Text extract:
② The effect of CSR on APSC: Fulfilling CSR is beneficial for improving the performance of APSC [36]. In the process of transforming the agricultural product processing trade model to the agricultural technology transfer model, agricultural product processing enterprises should attach importance to CSR and adopt new agricultural technologies and equipment, which is beneficial for improving the quality level of agricultural products and improving the utilization rate of agricultural resources [37]. Chain supermarket enterprises, as the end of the supply chain, should first bear CSR, form a scale advantage through centralized procurement, and ensure the timely listing of high-quality agricultural products through logistic network advantages [38].

The above literature has studied the impact of CSR on relevant decisions by a single member of the industrial product supply chain, while there is less research on the impact of CSR shared by members and CSR on agricultural product quality. The quality and safety of agricultural products are related to social stability, and sharing CSR among members of the APSC affects bilateral quality decisions and further ensures the quality of agricultural products. Therefore, it is necessary to study the impact of CSR shared by members of the APSC on the quality of agricultural products.

(Recorded data)
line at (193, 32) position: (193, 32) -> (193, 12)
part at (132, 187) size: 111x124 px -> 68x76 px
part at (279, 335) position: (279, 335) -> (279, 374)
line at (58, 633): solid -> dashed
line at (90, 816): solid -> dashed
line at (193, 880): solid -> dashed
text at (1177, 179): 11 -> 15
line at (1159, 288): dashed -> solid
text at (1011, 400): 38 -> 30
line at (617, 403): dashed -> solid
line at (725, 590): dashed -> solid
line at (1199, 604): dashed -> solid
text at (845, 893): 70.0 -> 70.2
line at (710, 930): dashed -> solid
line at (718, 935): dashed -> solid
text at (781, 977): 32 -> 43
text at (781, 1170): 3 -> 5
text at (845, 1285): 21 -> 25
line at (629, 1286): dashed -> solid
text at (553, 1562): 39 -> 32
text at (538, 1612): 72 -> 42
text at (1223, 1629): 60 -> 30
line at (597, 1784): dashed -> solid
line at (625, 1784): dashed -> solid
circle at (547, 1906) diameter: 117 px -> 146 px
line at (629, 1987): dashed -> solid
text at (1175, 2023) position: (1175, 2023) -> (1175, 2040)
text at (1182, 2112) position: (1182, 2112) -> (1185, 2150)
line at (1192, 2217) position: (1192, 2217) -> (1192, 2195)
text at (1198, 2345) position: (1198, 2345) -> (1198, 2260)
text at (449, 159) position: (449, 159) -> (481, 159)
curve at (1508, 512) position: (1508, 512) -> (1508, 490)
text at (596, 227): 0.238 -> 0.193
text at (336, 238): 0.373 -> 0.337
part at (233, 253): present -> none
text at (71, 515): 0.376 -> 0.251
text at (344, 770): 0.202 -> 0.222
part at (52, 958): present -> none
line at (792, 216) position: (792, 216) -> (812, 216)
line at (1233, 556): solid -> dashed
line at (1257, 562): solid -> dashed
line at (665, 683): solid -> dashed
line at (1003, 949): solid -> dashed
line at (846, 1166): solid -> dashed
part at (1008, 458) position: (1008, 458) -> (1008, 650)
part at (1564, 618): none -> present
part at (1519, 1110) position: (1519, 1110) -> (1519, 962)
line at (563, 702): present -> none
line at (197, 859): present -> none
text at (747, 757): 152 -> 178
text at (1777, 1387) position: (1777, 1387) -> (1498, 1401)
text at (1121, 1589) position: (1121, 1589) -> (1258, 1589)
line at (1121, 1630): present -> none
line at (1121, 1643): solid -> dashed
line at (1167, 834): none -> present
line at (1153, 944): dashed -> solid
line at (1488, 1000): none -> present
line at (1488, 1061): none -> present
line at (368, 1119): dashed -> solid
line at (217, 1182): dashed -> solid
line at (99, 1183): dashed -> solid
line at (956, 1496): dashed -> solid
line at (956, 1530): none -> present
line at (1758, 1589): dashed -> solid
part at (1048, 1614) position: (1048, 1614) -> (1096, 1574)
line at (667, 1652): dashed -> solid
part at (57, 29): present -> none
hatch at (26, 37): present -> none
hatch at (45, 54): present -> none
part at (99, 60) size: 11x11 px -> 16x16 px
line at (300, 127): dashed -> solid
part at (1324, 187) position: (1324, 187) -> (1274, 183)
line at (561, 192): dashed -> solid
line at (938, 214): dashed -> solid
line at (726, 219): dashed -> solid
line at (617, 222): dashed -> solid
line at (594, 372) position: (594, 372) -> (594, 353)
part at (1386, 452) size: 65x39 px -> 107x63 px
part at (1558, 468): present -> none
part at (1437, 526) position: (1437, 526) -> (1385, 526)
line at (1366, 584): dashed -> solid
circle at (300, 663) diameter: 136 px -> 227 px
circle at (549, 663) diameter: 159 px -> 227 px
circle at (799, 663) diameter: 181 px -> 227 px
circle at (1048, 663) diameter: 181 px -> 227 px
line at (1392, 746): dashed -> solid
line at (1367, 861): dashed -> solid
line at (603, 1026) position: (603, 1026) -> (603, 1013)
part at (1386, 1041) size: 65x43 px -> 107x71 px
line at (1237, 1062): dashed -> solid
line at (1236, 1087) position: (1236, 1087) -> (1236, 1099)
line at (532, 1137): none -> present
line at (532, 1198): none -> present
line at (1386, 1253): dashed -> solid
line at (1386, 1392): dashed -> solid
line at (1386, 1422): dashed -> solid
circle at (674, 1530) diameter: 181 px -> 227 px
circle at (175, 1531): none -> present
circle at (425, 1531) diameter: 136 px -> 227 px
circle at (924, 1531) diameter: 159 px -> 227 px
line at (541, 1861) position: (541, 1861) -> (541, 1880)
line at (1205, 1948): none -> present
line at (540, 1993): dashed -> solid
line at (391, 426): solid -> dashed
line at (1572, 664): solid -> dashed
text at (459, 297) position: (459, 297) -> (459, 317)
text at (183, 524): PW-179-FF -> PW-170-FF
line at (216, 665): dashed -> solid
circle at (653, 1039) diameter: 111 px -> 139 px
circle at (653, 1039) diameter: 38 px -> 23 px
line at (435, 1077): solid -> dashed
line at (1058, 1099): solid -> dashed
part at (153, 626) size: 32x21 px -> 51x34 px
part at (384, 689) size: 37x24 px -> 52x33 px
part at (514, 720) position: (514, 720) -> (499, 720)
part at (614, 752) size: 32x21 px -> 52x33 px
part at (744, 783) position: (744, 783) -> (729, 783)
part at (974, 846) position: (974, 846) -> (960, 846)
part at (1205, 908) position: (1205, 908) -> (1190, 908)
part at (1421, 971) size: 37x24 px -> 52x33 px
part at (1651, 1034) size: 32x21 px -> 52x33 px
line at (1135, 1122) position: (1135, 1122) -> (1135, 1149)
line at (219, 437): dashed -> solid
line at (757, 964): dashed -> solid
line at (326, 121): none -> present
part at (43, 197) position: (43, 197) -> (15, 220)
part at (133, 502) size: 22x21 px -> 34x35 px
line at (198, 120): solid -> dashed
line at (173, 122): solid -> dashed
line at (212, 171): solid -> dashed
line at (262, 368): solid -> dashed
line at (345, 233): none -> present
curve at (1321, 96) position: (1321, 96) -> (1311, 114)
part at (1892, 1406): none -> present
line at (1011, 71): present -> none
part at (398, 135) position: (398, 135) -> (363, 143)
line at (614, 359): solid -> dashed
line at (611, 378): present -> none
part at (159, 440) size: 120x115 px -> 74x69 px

What you need to do:
Please repeat, word for word, the stretch of the passage on supply chain responsibility that begins with the words containing "② The effect" and ends with "network advantages [38].". The data are not needed for anything here.

Output below:
② The effect of CSR on APSC: Fulfilling CSR is beneficial for improving the performance of APSC [36]. In the process of transforming the agricultural product processing trade model to the agricultural technology transfer model, agricultural product processing enterprises should attach importance to CSR and adopt new agricultural technologies and equipment, which is beneficial for improving the quality level of agricultural products and improving the utilization rate of agricultural resources [37]. Chain supermarket enterprises, as the end of the supply chain, should first bear CSR, form a scale advantage through centralized procurement, and ensure the timely listing of high-quality agricultural products through logistic network advantages [38].